If all this is so inevitable, and the potential benefits are so enormous, why hasn’t the local fintech community already delivered on the pipe dream? Theoretically, they could do it. Philippine companies like GCash (Chinese titan, Ant Financial, owns a stake) and blockchain-based Coins.ph have built great tech and demonstrated traction, particularly in allowing users to send and receive money, buy mobile data and pay bills online. But realistically, it’s hard work coaxing new users to download and learn a whole new app, and users have little incentive to stick with something if the critical mass isn’t there yet. The real shift will come when people have a reason to use their phones for even the tiniest of everyday payments.

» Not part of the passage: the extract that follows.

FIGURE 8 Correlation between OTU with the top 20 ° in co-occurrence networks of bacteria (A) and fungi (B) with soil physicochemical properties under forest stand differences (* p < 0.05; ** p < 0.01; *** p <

This idea of libra’s digital domination requires little suspension of disbelief when you know how Facebook got its big break into the Philippine market in 2013. Seeing it as its mission to deliver digital inclusion to the millions of poor people who owned a mobile phone but couldn’t afford the data top-up, Facebook partnered with local telcos to offer free access to the app for smartphone users. Internet.org, as it was known, was so successful that in 2015 Facebook extended the initiative to include a curated selection of 24 websites delivering basic internet services related to education, health, employment, communication, information and news. They rolled it out to other developing nations, too, including Colombia, Ghana, Tanzania, Kenya, India and Zambia. For many, Internet.org was the only internet they knew.
In a poor country where Facebook is the internet, libra could be money. Which begs some serious questions about the fine line that exists between empowerment and exploitation. There’s no such thing as a free lunch and Dominguez describes it as “unsettling” to think of all the people who freely signed away their privacy rights to get free data from Facebook.
But she’s less worried about libra if the BSP are at the helm. Dominguez says she trusts the regulators, she trusts the central bank and Filipinos would be able to trust libra if the central bank were involved. This might be difficult for some CoinDesk readers to stomach but the BSP is generally well regarded among Filipinos. For some, it is the most highly rated and trusted institution among all government agencies.
“Trust, in a broader blockchain sense, won’t even be considered,” adds Dominguez, recognizing libra’s true selling point in the Philippines is its ability to provide fast, cheap and easy financial services to the currently underserved in a way that no other has been able to do (yet).
Capitalizing on the kind of consumer reach and distribution that other fintechs only dream about, libra could flip the switch that finally sees the Philippines go digital. Thus, insisting on comparing libra with the superior decentralization and privacy properties of other cryptocurrencies, is kind of missing the point. Libra is hitting on some deep, deep pain points for poorer economies and, frankly, the chance to onboard a formidable chunk of the unbanked may speak louder to those who call the shots. And that’s exactly why those who can understand the trade-offs should not be underestimating libra.